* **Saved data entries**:
------------------------

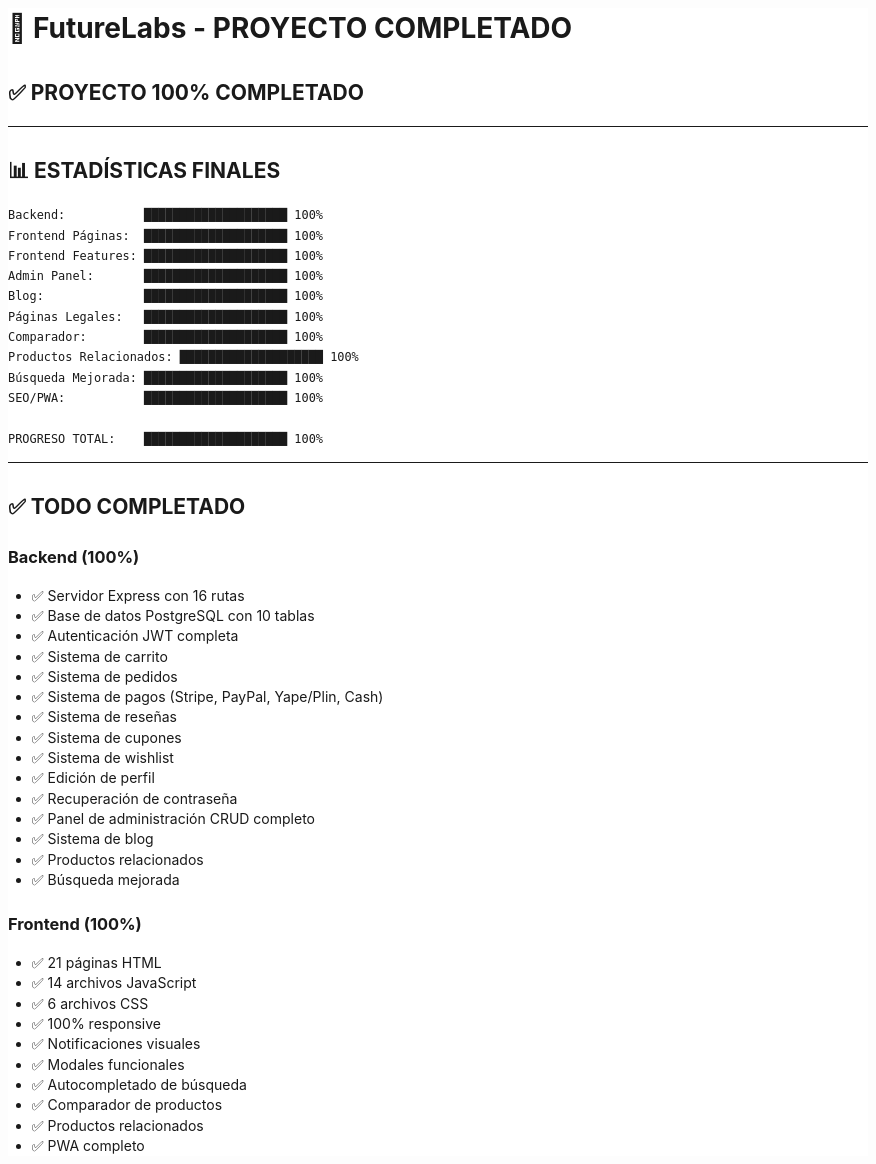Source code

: # 🎉 FutureLabs - PROYECTO COMPLETADO

## ✅ **PROYECTO 100% COMPLETADO**

---

## 📊 **ESTADÍSTICAS FINALES**

```
Backend:           ████████████████████ 100%
Frontend Páginas:  ████████████████████ 100%
Frontend Features: ████████████████████ 100%
Admin Panel:       ████████████████████ 100%
Blog:              ████████████████████ 100%
Páginas Legales:   ████████████████████ 100%
Comparador:        ████████████████████ 100%
Productos Relacionados: ████████████████████ 100%
Búsqueda Mejorada: ████████████████████ 100%
SEO/PWA:           ████████████████████ 100%

PROGRESO TOTAL:    ████████████████████ 100%
```

---

## ✅ **TODO COMPLETADO**

### **Backend (100%)**
- ✅ Servidor Express con 16 rutas
- ✅ Base de datos PostgreSQL con 10 tablas
- ✅ Autenticación JWT completa
- ✅ Sistema de carrito
- ✅ Sistema de pedidos
- ✅ Sistema de pagos (Stripe, PayPal, Yape/Plin, Cash)
- ✅ Sistema de reseñas
- ✅ Sistema de cupones
- ✅ Sistema de wishlist
- ✅ Edición de perfil
- ✅ Recuperación de contraseña
- ✅ Panel de administración CRUD completo
- ✅ Sistema de blog
- ✅ Productos relacionados
- ✅ Búsqueda mejorada

### **Frontend (100%)**
- ✅ 21 páginas HTML
- ✅ 14 archivos JavaScript
- ✅ 6 archivos CSS
- ✅ 100% responsive
- ✅ Notificaciones visuales
- ✅ Modales funcionales
- ✅ Autocompletado de búsqueda
- ✅ Comparador de productos
- ✅ Productos relacionados
- ✅ PWA completo

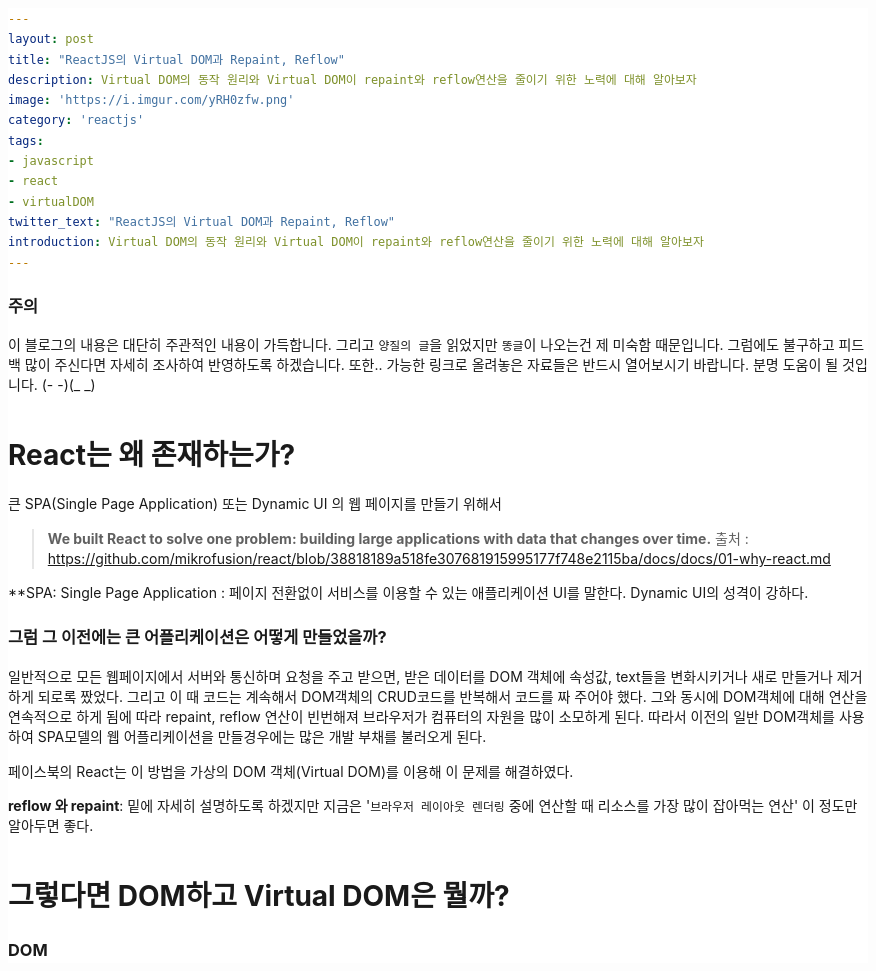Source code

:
 ```yaml
---
layout: post
title: "ReactJS의 Virtual DOM과 Repaint, Reflow"
description: Virtual DOM의 동작 원리와 Virtual DOM이 repaint와 reflow연산을 줄이기 위한 노력에 대해 알아보자
image: 'https://i.imgur.com/yRH0zfw.png'
category: 'reactjs'
tags:
- javascript
- react
- virtualDOM
twitter_text: "ReactJS의 Virtual DOM과 Repaint, Reflow"
introduction: Virtual DOM의 동작 원리와 Virtual DOM이 repaint와 reflow연산을 줄이기 위한 노력에 대해 알아보자
---
```


### 주의

이 블로그의 내용은 대단히 주관적인 내용이 가득합니다.
그리고 `양질의 글`을 읽었지만 `똥글`이 나오는건 제 미숙함 때문입니다. 
그럼에도 불구하고 피드백 많이 주신다면 자세히 조사하여 반영하도록 하겠습니다.
또한.. 가능한 링크로 올려놓은 자료들은 반드시 열어보시기 바랍니다. 분명 도움이 될 것입니다.
(- -)(_ _)

# React는 왜 존재하는가?

큰 SPA(Single Page Application) 또는 Dynamic UI 의 웹 페이지를 만들기 위해서 

> **We built React to solve one problem: building large applications with data that changes over time.**
> 출처 : https://github.com/mikrofusion/react/blob/38818189a518fe307681915995177f748e2115ba/docs/docs/01-why-react.md

**SPA: Single Page Application : 페이지 전환없이 서비스를 이용할 수 있는 애플리케이션 UI를 말한다. Dynamic UI의 성격이 강하다.

### 그럼 그 이전에는 큰 어플리케이션은 어떻게 만들었을까?

일반적으로 모든 웹페이지에서 서버와 통신하며 요청을 주고 받으면, 받은 데이터를 DOM 객체에 속성값, text들을 변화시키거나 새로 만들거나 제거하게 되로록 짰었다.
그리고 이 때 코드는 계속해서 DOM객체의 CRUD코드를 반복해서 코드를 짜 주어야 했다. 
그와 동시에 DOM객체에 대해 연산을 연속적으로 하게 됨에 따라 repaint, reflow 연산이 빈번해져 브라우저가 컴퓨터의 자원을 많이 소모하게 된다.
따라서 이전의 일반 DOM객체를 사용하여 SPA모델의 웹 어플리케이션을 만들경우에는 많은 개발 부채를 불러오게 된다.

페이스북의 React는 이 방법을 가상의 DOM 객체(Virtual DOM)를 이용해 이 문제를 해결하였다.

**reflow 와 repaint**: 밑에 자세히 설명하도록 하겠지만 
지금은 '`브라우저 레이아웃 렌더링` 중에 
연산할 때 리소스를 가장 많이 잡아먹는 연산' 이 정도만 알아두면 좋다. 

# 그렇다면 DOM하고 Virtual DOM은 뭘까?

### DOM 
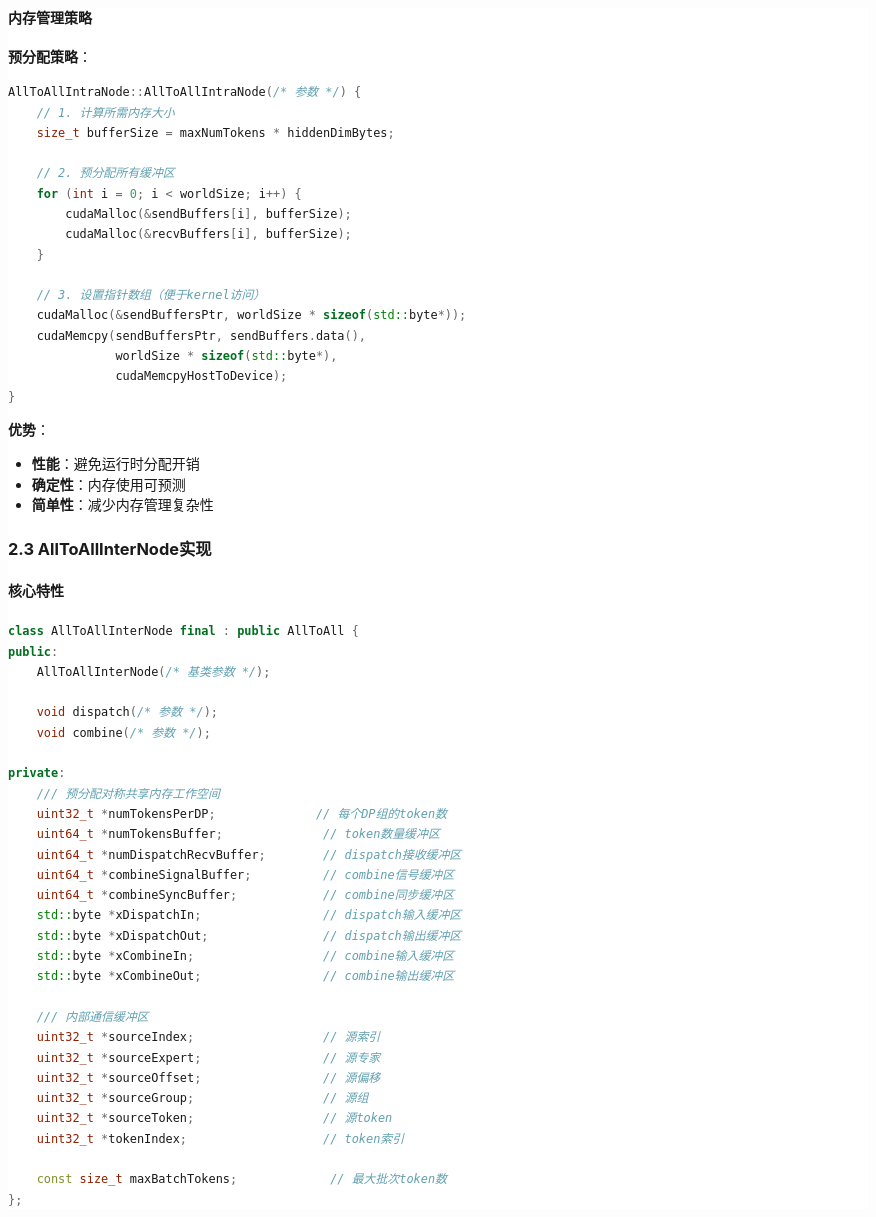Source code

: #### 内存管理策略

**预分配策略**：
```cpp
AllToAllIntraNode::AllToAllIntraNode(/* 参数 */) {
    // 1. 计算所需内存大小
    size_t bufferSize = maxNumTokens * hiddenDimBytes;

    // 2. 预分配所有缓冲区
    for (int i = 0; i < worldSize; i++) {
        cudaMalloc(&sendBuffers[i], bufferSize);
        cudaMalloc(&recvBuffers[i], bufferSize);
    }

    // 3. 设置指针数组（便于kernel访问）
    cudaMalloc(&sendBuffersPtr, worldSize * sizeof(std::byte*));
    cudaMemcpy(sendBuffersPtr, sendBuffers.data(),
               worldSize * sizeof(std::byte*),
               cudaMemcpyHostToDevice);
}
```

**优势**：
- **性能**：避免运行时分配开销
- **确定性**：内存使用可预测
- **简单性**：减少内存管理复杂性

### 2.3 AllToAllInterNode实现

#### 核心特性

```cpp
class AllToAllInterNode final : public AllToAll {
public:
    AllToAllInterNode(/* 基类参数 */);

    void dispatch(/* 参数 */);
    void combine(/* 参数 */);

private:
    /// 预分配对称共享内存工作空间
    uint32_t *numTokensPerDP;              // 每个DP组的token数
    uint64_t *numTokensBuffer;              // token数量缓冲区
    uint64_t *numDispatchRecvBuffer;        // dispatch接收缓冲区
    uint64_t *combineSignalBuffer;          // combine信号缓冲区
    uint64_t *combineSyncBuffer;            // combine同步缓冲区
    std::byte *xDispatchIn;                 // dispatch输入缓冲区
    std::byte *xDispatchOut;                // dispatch输出缓冲区
    std::byte *xCombineIn;                  // combine输入缓冲区
    std::byte *xCombineOut;                 // combine输出缓冲区

    /// 内部通信缓冲区
    uint32_t *sourceIndex;                  // 源索引
    uint32_t *sourceExpert;                 // 源专家
    uint32_t *sourceOffset;                 // 源偏移
    uint32_t *sourceGroup;                  // 源组
    uint32_t *sourceToken;                  // 源token
    uint32_t *tokenIndex;                   // token索引

    const size_t maxBatchTokens;             // 最大批次token数
};
```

------------------------

* **Problem**: If any image appears in the entries, omit it and return the rest verbatim.

* **Answer for this exercise**:
Source code

: # 🎉 FutureLabs - PROYECTO COMPLETADO

## ✅ **PROYECTO 100% COMPLETADO**

---

## 📊 **ESTADÍSTICAS FINALES**

```
Backend:           ████████████████████ 100%
Frontend Páginas:  ████████████████████ 100%
Frontend Features: ████████████████████ 100%
Admin Panel:       ████████████████████ 100%
Blog:              ████████████████████ 100%
Páginas Legales:   ████████████████████ 100%
Comparador:        ████████████████████ 100%
Productos Relacionados: ████████████████████ 100%
Búsqueda Mejorada: ████████████████████ 100%
SEO/PWA:           ████████████████████ 100%

PROGRESO TOTAL:    ████████████████████ 100%
```

---

## ✅ **TODO COMPLETADO**

### **Backend (100%)**
- ✅ Servidor Express con 16 rutas
- ✅ Base de datos PostgreSQL con 10 tablas
- ✅ Autenticación JWT completa
- ✅ Sistema de carrito
- ✅ Sistema de pedidos
- ✅ Sistema de pagos (Stripe, PayPal, Yape/Plin, Cash)
- ✅ Sistema de reseñas
- ✅ Sistema de cupones
- ✅ Sistema de wishlist
- ✅ Edición de perfil
- ✅ Recuperación de contraseña
- ✅ Panel de administración CRUD completo
- ✅ Sistema de blog
- ✅ Productos relacionados
- ✅ Búsqueda mejorada

### **Frontend (100%)**
- ✅ 21 páginas HTML
- ✅ 14 archivos JavaScript
- ✅ 6 archivos CSS
- ✅ 100% responsive
- ✅ Notificaciones visuales
- ✅ Modales funcionales
- ✅ Autocompletado de búsqueda
- ✅ Comparador de productos
- ✅ Productos relacionados
- ✅ PWA completo

Source code

:
 ```yaml
---
layout: post
title: "ReactJS의 Virtual DOM과 Repaint, Reflow"
description: Virtual DOM의 동작 원리와 Virtual DOM이 repaint와 reflow연산을 줄이기 위한 노력에 대해 알아보자
image: 'https://i.imgur.com/yRH0zfw.png'
category: 'reactjs'
tags:
- javascript
- react
- virtualDOM
twitter_text: "ReactJS의 Virtual DOM과 Repaint, Reflow"
introduction: Virtual DOM의 동작 원리와 Virtual DOM이 repaint와 reflow연산을 줄이기 위한 노력에 대해 알아보자
---
```


### 주의

이 블로그의 내용은 대단히 주관적인 내용이 가득합니다.
그리고 `양질의 글`을 읽었지만 `똥글`이 나오는건 제 미숙함 때문입니다. 
그럼에도 불구하고 피드백 많이 주신다면 자세히 조사하여 반영하도록 하겠습니다.
또한.. 가능한 링크로 올려놓은 자료들은 반드시 열어보시기 바랍니다. 분명 도움이 될 것입니다.
(- -)(_ _)

# React는 왜 존재하는가?

큰 SPA(Single Page Application) 또는 Dynamic UI 의 웹 페이지를 만들기 위해서 

> **We built React to solve one problem: building large applications with data that changes over time.**
> 출처 : https://github.com/mikrofusion/react/blob/38818189a518fe307681915995177f748e2115ba/docs/docs/01-why-react.md

**SPA: Single Page Application : 페이지 전환없이 서비스를 이용할 수 있는 애플리케이션 UI를 말한다. Dynamic UI의 성격이 강하다.

### 그럼 그 이전에는 큰 어플리케이션은 어떻게 만들었을까?

일반적으로 모든 웹페이지에서 서버와 통신하며 요청을 주고 받으면, 받은 데이터를 DOM 객체에 속성값, text들을 변화시키거나 새로 만들거나 제거하게 되로록 짰었다.
그리고 이 때 코드는 계속해서 DOM객체의 CRUD코드를 반복해서 코드를 짜 주어야 했다. 
그와 동시에 DOM객체에 대해 연산을 연속적으로 하게 됨에 따라 repaint, reflow 연산이 빈번해져 브라우저가 컴퓨터의 자원을 많이 소모하게 된다.
따라서 이전의 일반 DOM객체를 사용하여 SPA모델의 웹 어플리케이션을 만들경우에는 많은 개발 부채를 불러오게 된다.

페이스북의 React는 이 방법을 가상의 DOM 객체(Virtual DOM)를 이용해 이 문제를 해결하였다.

**reflow 와 repaint**: 밑에 자세히 설명하도록 하겠지만 
지금은 '`브라우저 레이아웃 렌더링` 중에 
연산할 때 리소스를 가장 많이 잡아먹는 연산' 이 정도만 알아두면 좋다. 

# 그렇다면 DOM하고 Virtual DOM은 뭘까?

### DOM 
Source code

: #### 内存管理策略

**预分配策略**：
```cpp
AllToAllIntraNode::AllToAllIntraNode(/* 参数 */) {
    // 1. 计算所需内存大小
    size_t bufferSize = maxNumTokens * hiddenDimBytes;

    // 2. 预分配所有缓冲区
    for (int i = 0; i < worldSize; i++) {
        cudaMalloc(&sendBuffers[i], bufferSize);
        cudaMalloc(&recvBuffers[i], bufferSize);
    }

    // 3. 设置指针数组（便于kernel访问）
    cudaMalloc(&sendBuffersPtr, worldSize * sizeof(std::byte*));
    cudaMemcpy(sendBuffersPtr, sendBuffers.data(),
               worldSize * sizeof(std::byte*),
               cudaMemcpyHostToDevice);
}
```

**优势**：
- **性能**：避免运行时分配开销
- **确定性**：内存使用可预测
- **简单性**：减少内存管理复杂性

### 2.3 AllToAllInterNode实现

#### 核心特性

```cpp
class AllToAllInterNode final : public AllToAll {
public:
    AllToAllInterNode(/* 基类参数 */);

    void dispatch(/* 参数 */);
    void combine(/* 参数 */);

private:
    /// 预分配对称共享内存工作空间
    uint32_t *numTokensPerDP;              // 每个DP组的token数
    uint64_t *numTokensBuffer;              // token数量缓冲区
    uint64_t *numDispatchRecvBuffer;        // dispatch接收缓冲区
    uint64_t *combineSignalBuffer;          // combine信号缓冲区
    uint64_t *combineSyncBuffer;            // combine同步缓冲区
    std::byte *xDispatchIn;                 // dispatch输入缓冲区
    std::byte *xDispatchOut;                // dispatch输出缓冲区
    std::byte *xCombineIn;                  // combine输入缓冲区
    std::byte *xCombineOut;                 // combine输出缓冲区

    /// 内部通信缓冲区
    uint32_t *sourceIndex;                  // 源索引
    uint32_t *sourceExpert;                 // 源专家
    uint32_t *sourceOffset;                 // 源偏移
    uint32_t *sourceGroup;                  // 源组
    uint32_t *sourceToken;                  // 源token
    uint32_t *tokenIndex;                   // token索引

    const size_t maxBatchTokens;             // 最大批次token数
};
```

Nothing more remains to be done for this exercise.